Shayne debuted in the novel Dividend on Death first published in 1939, written by Halliday, a pseudonym of Davis Dresser. There were fifty Shayne novels published in hardcover, by Dresser (until 1958) and a variety of ghost-writers. Twenty-seven more were written as paperback originals, for a total of 77; 300 short stories, a dozen films, radio programs and television shows, and a few comic book appearances have included the character.
The books were typically well plotted, with Shayne often gathering the suspects at the end and explaining the crime and naming the murderer. Shayne was initially married in the novels, his wife being Phyllis (Brighton) Shayne, who was a somewhat limited character, and was often out of town. Dresser "killed her off" when he sold the movie rights to the series. In the book Blood on the Black Market, the comedy aspect of the earlier novels disappears, and Shayne is forced to deal with his wife's death. Other recurring characters in the stories were reporter Tim Rourke, Policeman Lt. Gentry and Shayne's secretary Lucy Hamilton.

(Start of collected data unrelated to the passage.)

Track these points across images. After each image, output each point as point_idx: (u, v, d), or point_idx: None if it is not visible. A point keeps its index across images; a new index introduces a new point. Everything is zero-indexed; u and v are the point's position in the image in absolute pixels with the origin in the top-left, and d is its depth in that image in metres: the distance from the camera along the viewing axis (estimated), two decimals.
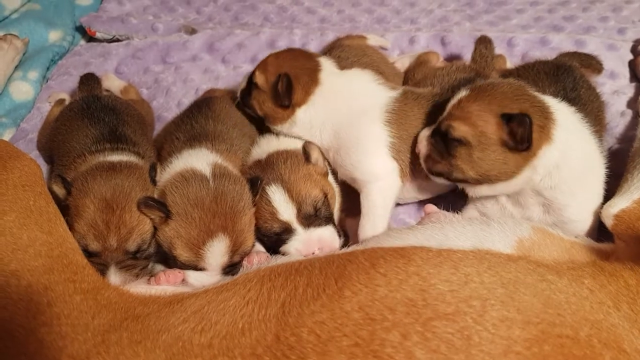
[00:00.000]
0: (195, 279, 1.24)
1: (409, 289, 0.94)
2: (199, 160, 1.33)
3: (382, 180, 1.38)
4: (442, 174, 1.28)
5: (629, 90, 1.78)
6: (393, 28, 2.10)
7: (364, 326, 0.90)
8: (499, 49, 1.89)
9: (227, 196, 1.24)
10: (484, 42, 1.60)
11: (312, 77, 1.43)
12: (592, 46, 1.86)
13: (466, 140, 1.20)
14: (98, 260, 1.22)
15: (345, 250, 1.19)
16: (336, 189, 1.44)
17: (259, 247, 1.35)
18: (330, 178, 1.44)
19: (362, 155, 1.38)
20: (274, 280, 1.05)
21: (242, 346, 0.94)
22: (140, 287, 1.16)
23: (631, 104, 1.74)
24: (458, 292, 0.94)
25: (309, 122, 1.44)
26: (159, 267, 1.34)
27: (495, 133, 1.18)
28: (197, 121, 1.53)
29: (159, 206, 1.22)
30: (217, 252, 1.21)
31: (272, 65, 1.45)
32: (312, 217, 1.29)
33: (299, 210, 1.28)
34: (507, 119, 1.17)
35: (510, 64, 1.80)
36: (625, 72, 1.84)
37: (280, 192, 1.28)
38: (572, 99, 1.40)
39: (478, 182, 1.25)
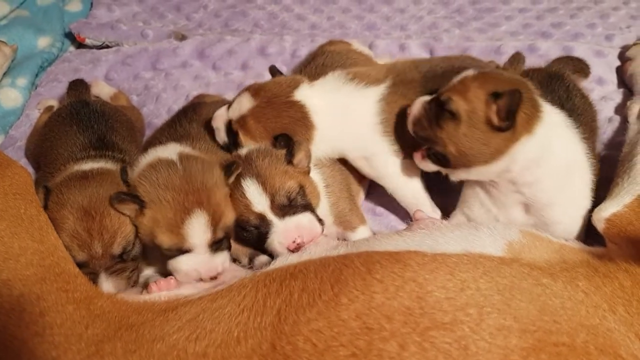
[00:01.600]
0: (186, 263, 1.23)
1: (406, 297, 0.94)
2: (166, 151, 1.33)
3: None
4: (424, 138, 1.30)
5: (617, 96, 1.79)
6: (383, 35, 2.10)
7: (361, 335, 0.90)
8: (487, 57, 1.91)
9: (197, 174, 1.24)
10: (517, 60, 1.60)
11: (304, 119, 1.43)
12: (580, 53, 1.87)
13: (458, 114, 1.21)
14: (87, 270, 1.21)
15: (339, 253, 1.18)
16: (323, 186, 1.43)
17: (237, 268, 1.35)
18: (316, 175, 1.42)
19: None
20: (269, 285, 1.05)
21: (237, 355, 0.93)
22: (134, 295, 1.15)
23: (619, 109, 1.75)
24: (455, 299, 0.94)
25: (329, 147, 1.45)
26: (148, 272, 1.33)
27: (483, 110, 1.19)
28: (181, 124, 1.53)
29: (132, 198, 1.22)
30: (197, 228, 1.20)
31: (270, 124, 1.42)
32: (286, 207, 1.28)
33: (272, 201, 1.28)
34: (496, 96, 1.18)
35: None
36: (613, 79, 1.86)
37: (254, 184, 1.28)
38: (568, 109, 1.41)
39: (455, 160, 1.25)
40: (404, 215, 1.57)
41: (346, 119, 1.43)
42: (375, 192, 1.62)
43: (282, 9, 2.27)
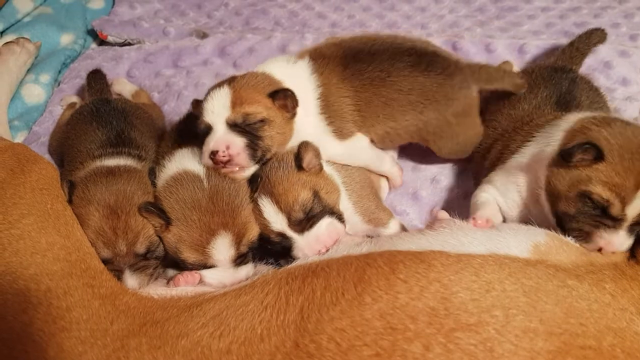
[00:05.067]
0: (211, 277, 1.26)
1: (430, 297, 0.94)
2: (191, 160, 1.33)
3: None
4: None
5: None
6: (404, 33, 2.08)
7: (385, 335, 0.90)
8: (510, 56, 1.90)
9: (223, 194, 1.25)
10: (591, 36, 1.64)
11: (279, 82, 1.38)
12: (603, 53, 1.86)
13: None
14: (111, 267, 1.23)
15: (362, 251, 1.18)
16: (345, 186, 1.43)
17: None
18: (330, 169, 1.41)
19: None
20: (291, 283, 1.06)
21: (260, 352, 0.94)
22: (160, 290, 1.16)
23: None
24: (480, 301, 0.94)
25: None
26: (172, 272, 1.34)
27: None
28: None
29: (159, 212, 1.23)
30: (222, 248, 1.23)
31: (255, 93, 1.33)
32: (303, 221, 1.28)
33: (289, 219, 1.28)
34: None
35: (516, 69, 1.79)
36: (638, 79, 1.83)
37: (269, 204, 1.28)
38: (566, 101, 1.43)
39: None
40: (425, 213, 1.58)
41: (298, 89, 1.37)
42: (395, 190, 1.63)
43: (303, 7, 2.27)
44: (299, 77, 1.39)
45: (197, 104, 1.36)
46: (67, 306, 1.04)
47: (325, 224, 1.29)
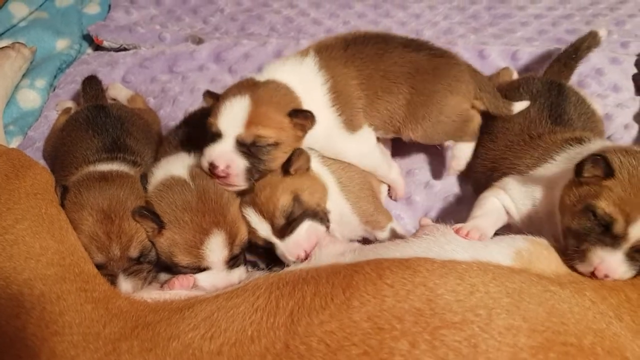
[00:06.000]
0: (204, 280, 1.27)
1: (416, 299, 0.96)
2: (175, 165, 1.35)
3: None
4: None
5: (633, 104, 1.80)
6: None
7: (372, 335, 0.92)
8: (503, 62, 1.92)
9: (210, 192, 1.28)
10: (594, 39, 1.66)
11: (297, 98, 1.38)
12: (595, 59, 1.88)
13: None
14: (105, 272, 1.23)
15: (346, 260, 1.20)
16: (344, 187, 1.44)
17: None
18: (317, 167, 1.42)
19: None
20: (282, 288, 1.07)
21: (251, 354, 0.95)
22: (154, 294, 1.18)
23: (636, 117, 1.76)
24: (464, 301, 0.96)
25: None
26: (165, 276, 1.35)
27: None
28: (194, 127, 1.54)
29: (153, 216, 1.25)
30: (216, 248, 1.25)
31: (274, 112, 1.32)
32: (284, 227, 1.30)
33: (272, 226, 1.30)
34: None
35: (516, 76, 1.82)
36: (629, 86, 1.86)
37: (254, 214, 1.30)
38: (558, 115, 1.45)
39: None
40: (419, 218, 1.59)
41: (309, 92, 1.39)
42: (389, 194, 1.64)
43: (298, 13, 2.29)
44: (309, 78, 1.41)
45: (210, 97, 1.36)
46: (60, 310, 1.05)
47: (305, 228, 1.30)
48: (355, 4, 2.29)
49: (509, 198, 1.34)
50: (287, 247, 1.29)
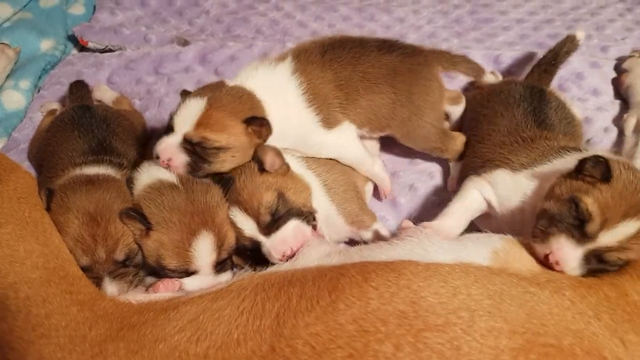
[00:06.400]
0: (191, 284, 1.26)
1: (400, 302, 0.98)
2: (161, 170, 1.34)
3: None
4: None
5: (612, 108, 1.83)
6: None
7: (357, 338, 0.93)
8: (485, 65, 1.94)
9: (199, 195, 1.28)
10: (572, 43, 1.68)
11: (258, 103, 1.41)
12: (575, 63, 1.91)
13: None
14: (90, 275, 1.23)
15: (332, 262, 1.22)
16: (328, 189, 1.46)
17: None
18: (298, 168, 1.44)
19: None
20: (268, 290, 1.08)
21: (237, 357, 0.96)
22: (139, 297, 1.18)
23: (615, 120, 1.79)
24: (447, 304, 0.98)
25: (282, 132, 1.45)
26: (150, 280, 1.35)
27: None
28: None
29: (140, 218, 1.25)
30: (204, 250, 1.24)
31: (229, 118, 1.35)
32: (270, 224, 1.30)
33: (258, 223, 1.30)
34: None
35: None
36: (608, 90, 1.89)
37: (239, 212, 1.31)
38: (541, 120, 1.47)
39: None
40: (405, 218, 1.61)
41: (280, 97, 1.43)
42: (375, 195, 1.67)
43: (284, 15, 2.30)
44: (279, 84, 1.44)
45: (185, 95, 1.40)
46: (46, 313, 1.05)
47: (292, 227, 1.31)
48: (340, 7, 2.31)
49: (492, 191, 1.37)
50: (274, 244, 1.29)
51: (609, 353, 0.96)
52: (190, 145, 1.31)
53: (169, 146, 1.31)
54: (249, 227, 1.31)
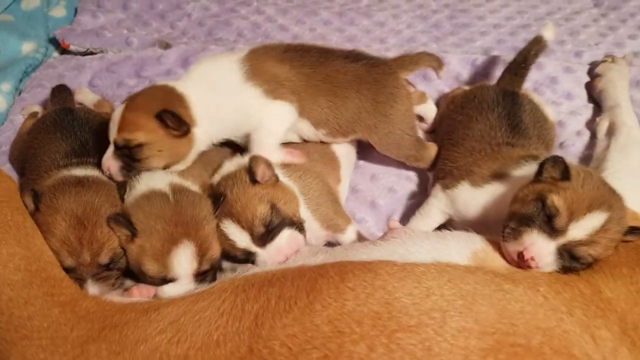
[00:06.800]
0: (169, 292, 1.27)
1: (375, 303, 1.00)
2: (157, 181, 1.38)
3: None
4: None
5: (585, 111, 1.87)
6: (363, 47, 2.13)
7: (333, 339, 0.95)
8: (463, 70, 1.99)
9: (188, 207, 1.30)
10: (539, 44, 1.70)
11: (177, 96, 1.46)
12: (550, 68, 1.96)
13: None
14: (74, 275, 1.25)
15: (317, 261, 1.24)
16: (303, 195, 1.47)
17: None
18: (286, 179, 1.46)
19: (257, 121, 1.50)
20: (248, 291, 1.10)
21: (217, 358, 0.98)
22: (115, 299, 1.19)
23: (588, 124, 1.83)
24: (420, 305, 1.00)
25: (208, 135, 1.50)
26: (130, 283, 1.37)
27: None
28: None
29: (127, 224, 1.26)
30: (183, 259, 1.25)
31: (141, 112, 1.41)
32: (264, 234, 1.32)
33: (252, 235, 1.32)
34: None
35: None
36: (582, 94, 1.94)
37: (232, 225, 1.33)
38: (515, 123, 1.51)
39: None
40: (382, 221, 1.64)
41: (213, 86, 1.49)
42: (355, 197, 1.70)
43: (266, 19, 2.31)
44: (220, 72, 1.51)
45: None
46: (28, 315, 1.06)
47: (286, 236, 1.33)
48: (321, 11, 2.33)
49: (452, 207, 1.44)
50: (270, 255, 1.32)
51: (579, 350, 0.99)
52: (120, 150, 1.39)
53: (106, 157, 1.41)
54: (243, 240, 1.33)
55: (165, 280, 1.27)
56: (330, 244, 1.53)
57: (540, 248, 1.17)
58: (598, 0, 2.35)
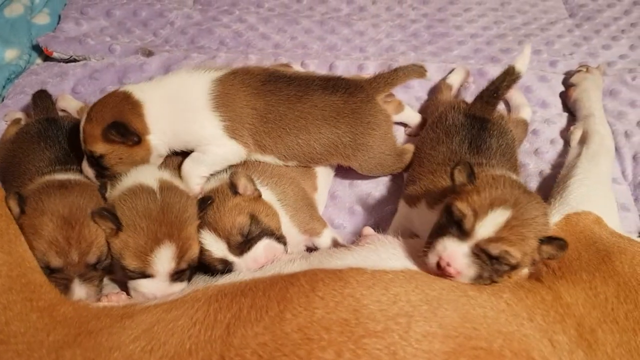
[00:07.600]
0: (145, 286, 1.30)
1: (344, 310, 1.03)
2: (146, 175, 1.41)
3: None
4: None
5: (559, 120, 1.92)
6: (343, 55, 2.20)
7: (302, 346, 0.98)
8: (440, 77, 2.02)
9: (174, 207, 1.32)
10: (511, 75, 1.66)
11: (132, 104, 1.48)
12: (525, 77, 1.96)
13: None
14: (61, 276, 1.27)
15: (294, 267, 1.27)
16: (278, 203, 1.49)
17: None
18: (269, 195, 1.49)
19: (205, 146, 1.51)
20: (221, 300, 1.12)
21: None
22: (93, 304, 1.21)
23: (562, 132, 1.88)
24: (387, 310, 1.04)
25: (163, 142, 1.51)
26: (110, 287, 1.40)
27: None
28: None
29: (112, 217, 1.29)
30: (164, 258, 1.28)
31: (96, 125, 1.45)
32: (242, 244, 1.34)
33: (229, 244, 1.34)
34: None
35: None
36: (556, 102, 1.99)
37: (209, 234, 1.35)
38: (478, 145, 1.52)
39: None
40: (360, 227, 1.66)
41: (176, 99, 1.50)
42: (333, 204, 1.73)
43: (247, 27, 2.34)
44: (189, 88, 1.52)
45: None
46: (6, 320, 1.08)
47: (263, 245, 1.35)
48: (302, 20, 2.36)
49: (409, 221, 1.48)
50: (247, 264, 1.34)
51: (537, 354, 1.03)
52: (89, 159, 1.46)
53: (83, 165, 1.48)
54: (219, 249, 1.35)
55: (144, 275, 1.30)
56: (308, 249, 1.57)
57: (453, 252, 1.18)
58: (573, 11, 2.41)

Halliday later created Mike Shayne Mystery Magazine, first introduced in 1956 by Renown Publications under the title Michael Shayne Mystery Magazine. The magazine continued for nearly three decades, always having at least one Shayne novella included in each edition. By this time, "Brett Halliday" was simply a house name. For several years the magazine was edited by Frank Belknap Long.